The last post is Human Value Sans Theology:

If we base our choices on well established facts rather than theological dogmas, we will have great difficulty deciding exactly when an abortion is or is not permissible. We cannot define human life with precision without reliance on dogma. But we still must make the attempt, no matter how messy the result. The easy way out is to reach for whatever brand of dogma feels most comfortable, and to stop thinking or worrying about it. Far more difficult is the attempt to reason and think through the questions.

To forbid late term abortions, when the fetus surely can experience pain, seems like the appropriate course when we consider the facts. Likewise, to allow early abortions, when the fetus cannot properly be said to experience anything, also seems reasonable. But somewhere in between these two points is where we will want to draw the line.

To determine where, the most sensible course would be to make a case-by-case adjudication. The only person in possession of all the facts in a particular case would be the pregnant woman.
That first paragraph perfectly expresses the problem in abortion. Too many people choose the moment of conception as the beginning of life not because it necessarily makes any coherent sense, but because it eliminates the grey area. It's comfortable. Drawing the limits to human life, a state worthy of special protections, is not something science can do. We make our decisions about it not on the basis of some measurement, but based on values.

Heck, even feeling pain needn't be dispositive. Lots of things feel pain, but we still don't feel bad about killing them. Cows are life, but not human life. Could someone argue that a fetus passes through some period of time when it is alive but not deserving of the full status of "human life"? Sure.

Why did I spend so long posting other people's material? Three reasons.

First, I like the writing at rereason, and I want more people to read what gets said there.

Second, to show that Mike the Mad Biologist is only half right in saying that "the 'Judeo' part [of 'Judeo-Christian] was nothing more than a fig leaf." The other half is that the 'Christian' part is only a fig leaf. Christians can and do justify a pro-choice position from theological principles. The anti-abortion movement is offensive because it seeks to impose its religious values on other people, not because of its religious values.

Third, to remind people that being religious is not the same as being a gullible dupe, sucked in by fairy tales. In the discussion at Pharyngula about my Sunday Sermon, the amount of bile commenters were tossing at religion-at-large was disturbing.
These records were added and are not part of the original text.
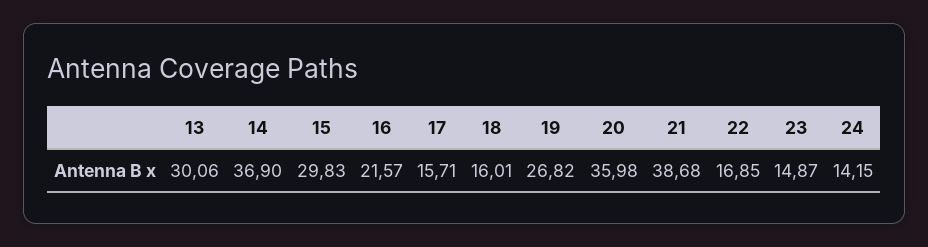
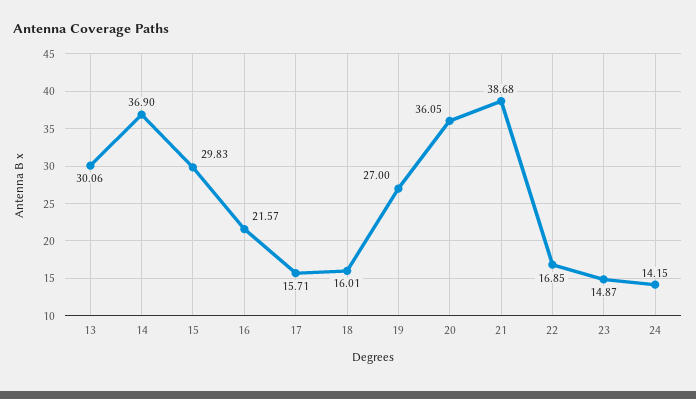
  {
    "13": 30.06,
    "14": 36.9,
    "15": 29.83,
    "16": 21.57,
    "17": 15.71,
    "18": 16.01,
-   "19": 26.82,
+   "19": 27,
-   "20": 35.98,
+   "20": 36.05,
    "21": 38.68,
    "22": 16.85,
    "23": 14.87,
    "24": 14.15
  }

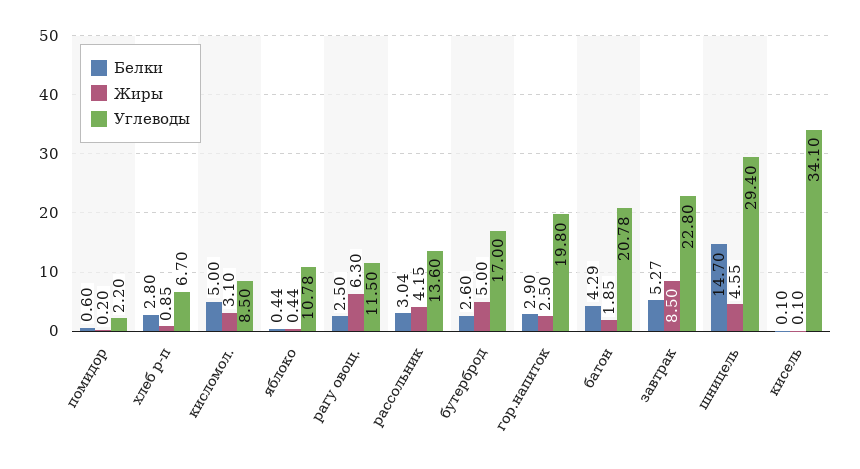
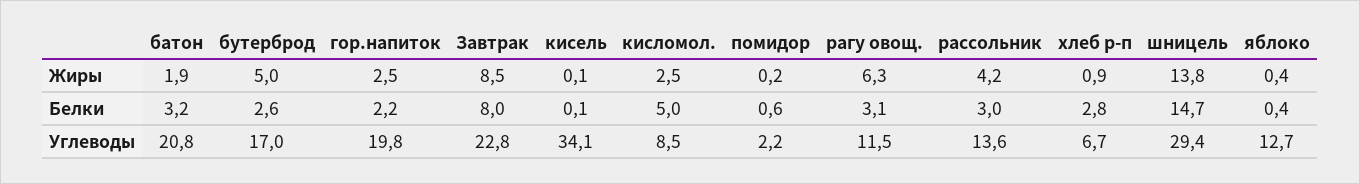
  {
    "Белки": {
      "помидор": 0.6,
      "хлеб р-п": 2.8,
      "кисломол.": 5,
      "яблоко": 0.44,
-     "рагу овощ.": 2.5,
+     "рагу овощ.": 3.1,
      "рассольник": 3.04,
      "бутерброд": 2.6,
-     "гор.напиток": 2.9,
+     "гор.напиток": 2.2,
-     "батон": 4.29,
+     "батон": 3.2,
-     "завтрак": 5.27,
+     "завтрак": 8,
      "шницель": 14.7,
      "кисель": 0.1
    },
    "Жиры": {
      "помидор": 0.2,
      "хлеб р-п": 0.85,
-     "кисломол.": 3.1,
+     "кисломол.": 2.5,
      "яблоко": 0.44,
      "рагу овощ.": 6.3,
      "рассольник": 4.15,
      "бутерброд": 5,
      "гор.напиток": 2.5,
      "батон": 1.85,
      "завтрак": 8.5,
-     "шницель": 4.55,
+     "шницель": 13.8,
      "кисель": 0.1
    },
    "Углеводы": {
      "помидор": 2.2,
      "хлеб р-п": 6.7,
      "кисломол.": 8.5,
-     "яблоко": 10.78,
+     "яблоко": 12.7,
      "рагу овощ.": 11.5,
      "рассольник": 13.6,
      "бутерброд": 17,
      "гор.напиток": 19.8,
      "батон": 20.78,
      "завтрак": 22.8,
      "шницель": 29.4,
      "кисель": 34.1
    }
  }

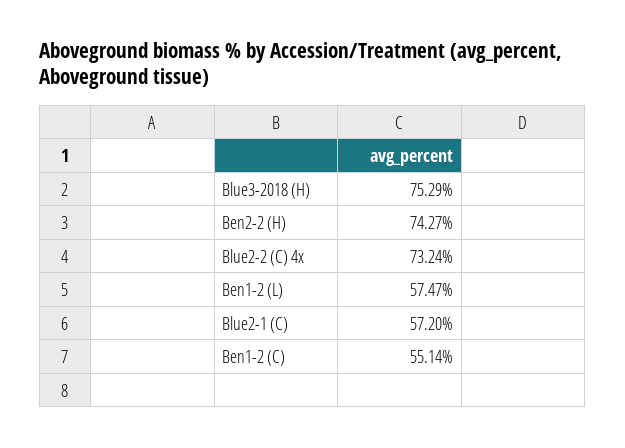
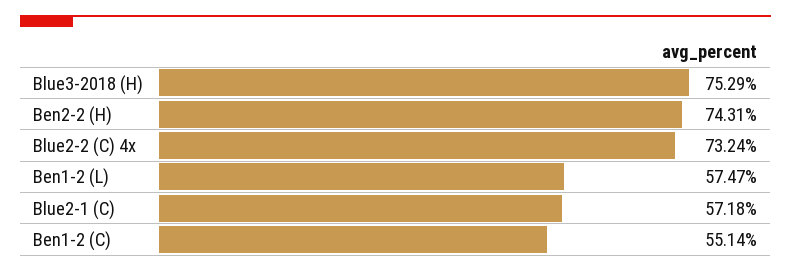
  {
    "Blue3-2018 (H)": 75.29,
-   "Ben2-2 (H)": 74.27,
+   "Ben2-2 (H)": 74.31,
    "Blue2-2 (C) 4x": 73.24,
    "Ben1-2 (L)": 57.47,
-   "Blue2-1 (C)": 57.2,
+   "Blue2-1 (C)": 57.18,
    "Ben1-2 (C)": 55.14
  }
Like every high school student ought to, I went through a Communist phase. I was all set for the worker's uprising, I was riled up about the mean of production, and I was sure religion was the opiate of the masses. I grew out of that.

I do wish workers would stand up for themselves, and I've found that unions and political action in a capitalist system can prevent the abuse of the means of production that undeniably took place in the 19th century. I think that religion can be an opiate, but can also lead people on deep and useful searching. Like science, religion is a tool, and can be used well or used badly. I'd rather criticize bad uses of religion than religion at large.

And the fight to impose a bizarre reading of the Bible on the entire population (or at least the female half of it) is a worthy battle. As with the fight for good science education, there are religious people, atheists, agnostics and what I'll call "don't care"ists all on the same side, fighting against the imposition of a particular religious perspective on the entire population. The enemy isn't religion, it's the imposition of religion.

Enjoy your Fat Tuesday.

Mardi Gras In New Orleans” by Professor Longhair from the album Rum and Coke (1971, 4:51).